Exercise objective: Nothing but the pictures is dropped; write out all the remaining data below exactly.

Given information:
★ ★ ★ ★
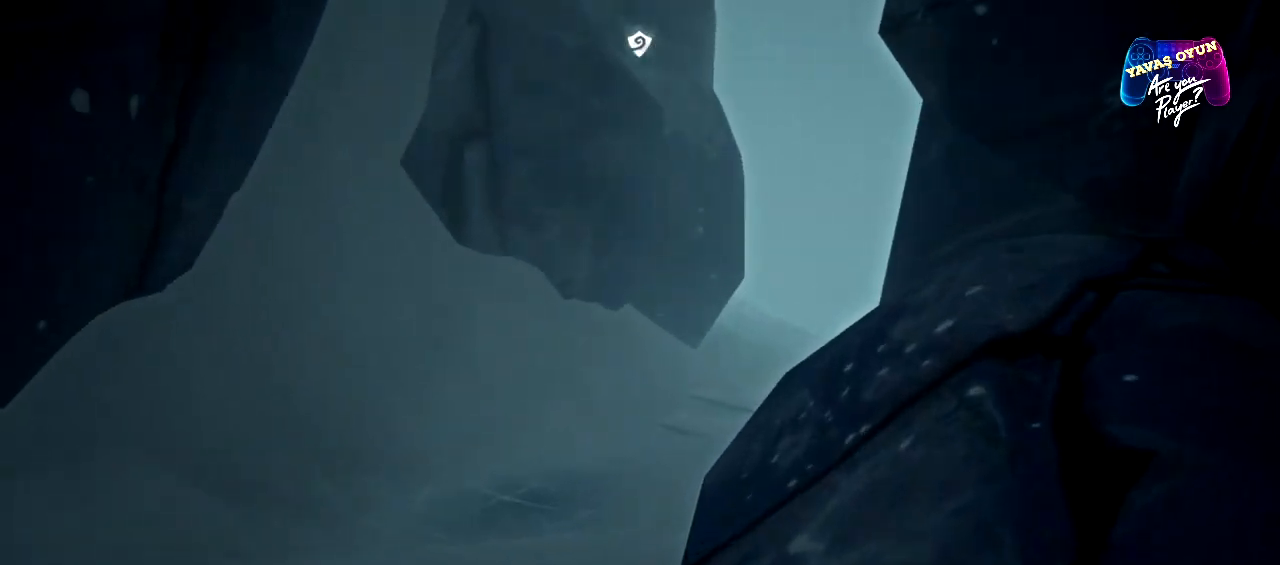
{"buttons": ["R1"], "left_stick": "up", "right_stick": "center", "events": [[267, "R1", "down"]]}
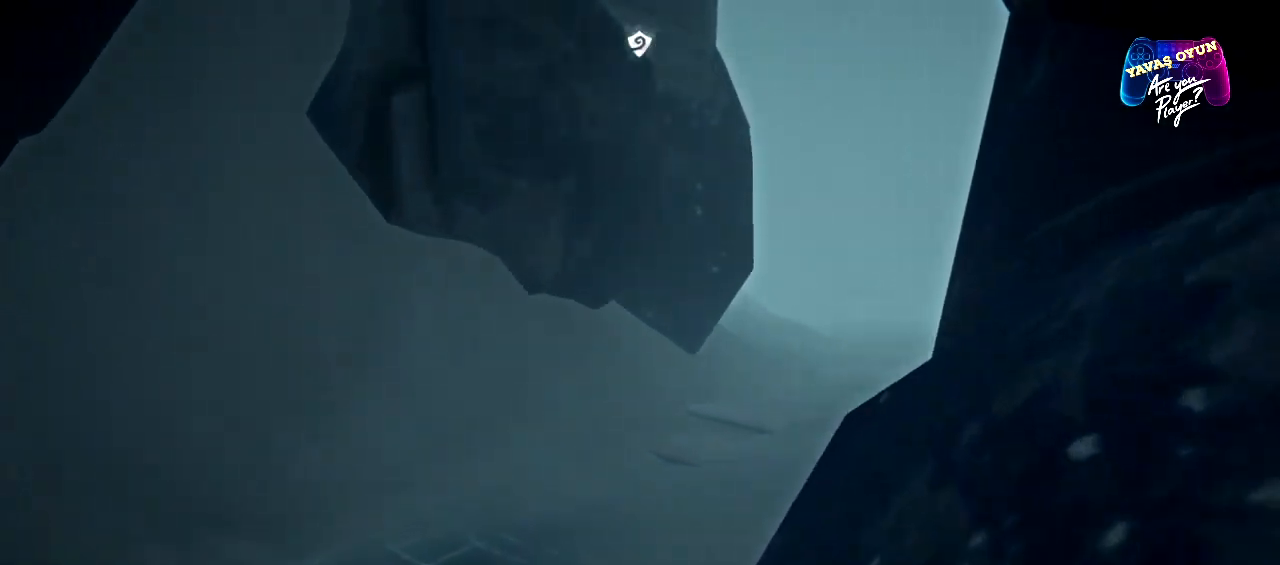
{"buttons": ["R1"], "left_stick": "up", "right_stick": "right", "events": [[267, "right_stick", "right"]]}
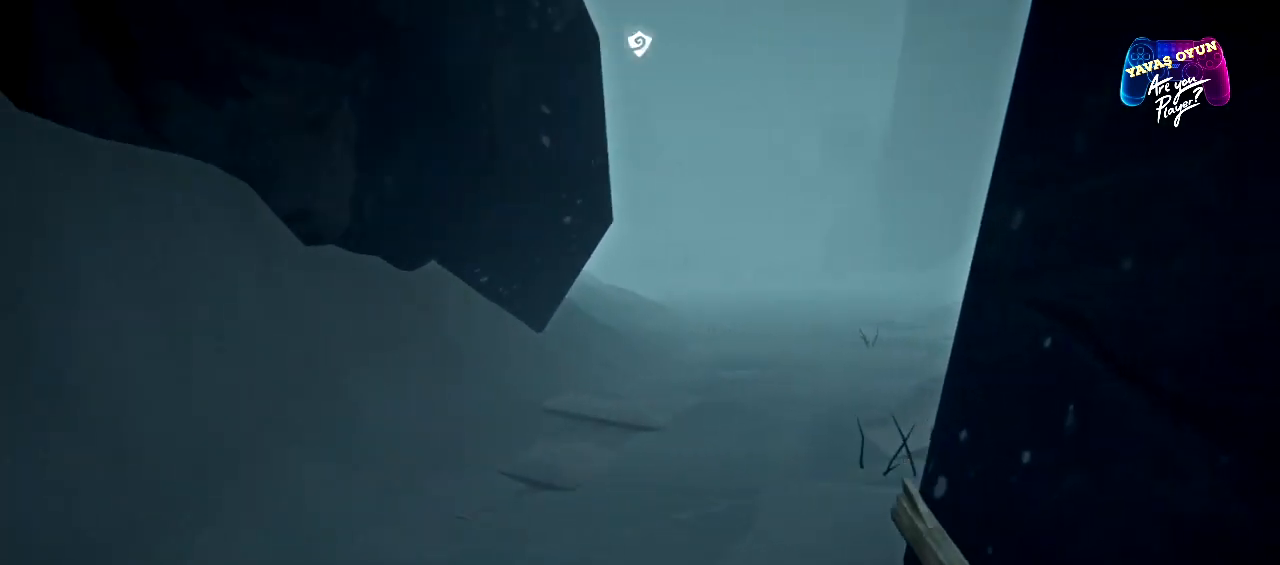
{"buttons": [], "left_stick": "up", "right_stick": "up-right", "events": [[67, "right_stick", "center"], [317, "R1", "up"], [483, "right_stick", "up-right"]]}
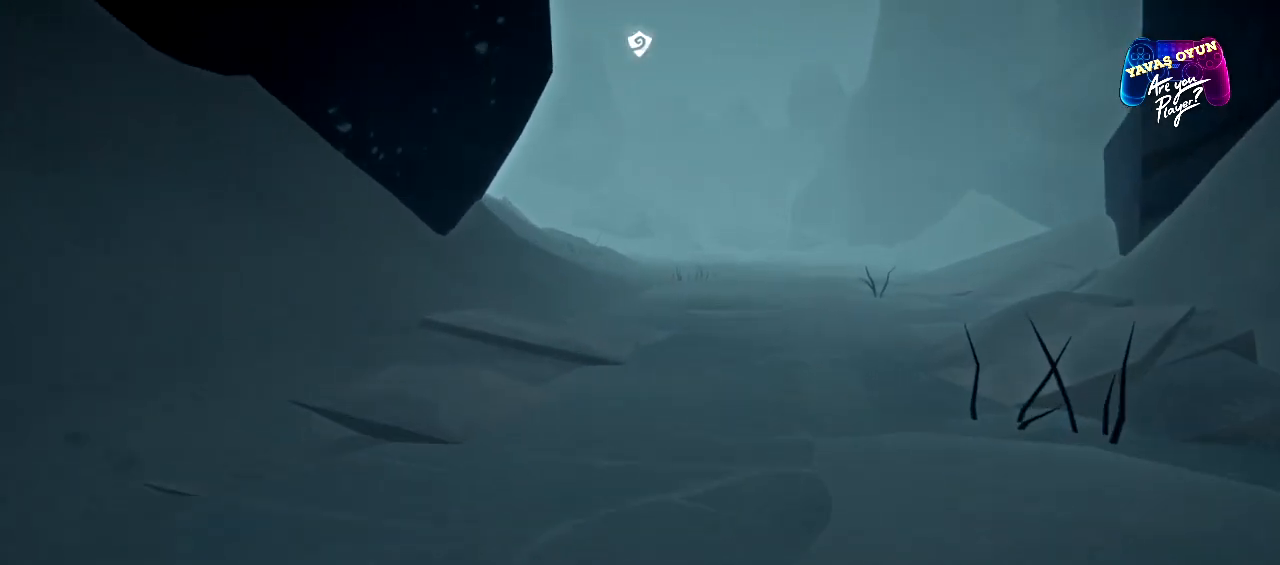
{"buttons": ["R1"], "left_stick": "up", "right_stick": "center", "events": [[100, "R1", "down"], [283, "right_stick", "center"]]}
★ ★ ★ ★
Solution to this problem:
{"buttons": ["R1"], "left_stick": "up", "right_stick": "center", "events": [[267, "R1", "down"]]}
{"buttons": ["R1"], "left_stick": "up", "right_stick": "right", "events": [[267, "right_stick", "right"]]}
{"buttons": [], "left_stick": "up", "right_stick": "up-right", "events": [[67, "right_stick", "center"], [317, "R1", "up"], [483, "right_stick", "up-right"]]}
{"buttons": ["R1"], "left_stick": "up", "right_stick": "center", "events": [[100, "R1", "down"], [283, "right_stick", "center"]]}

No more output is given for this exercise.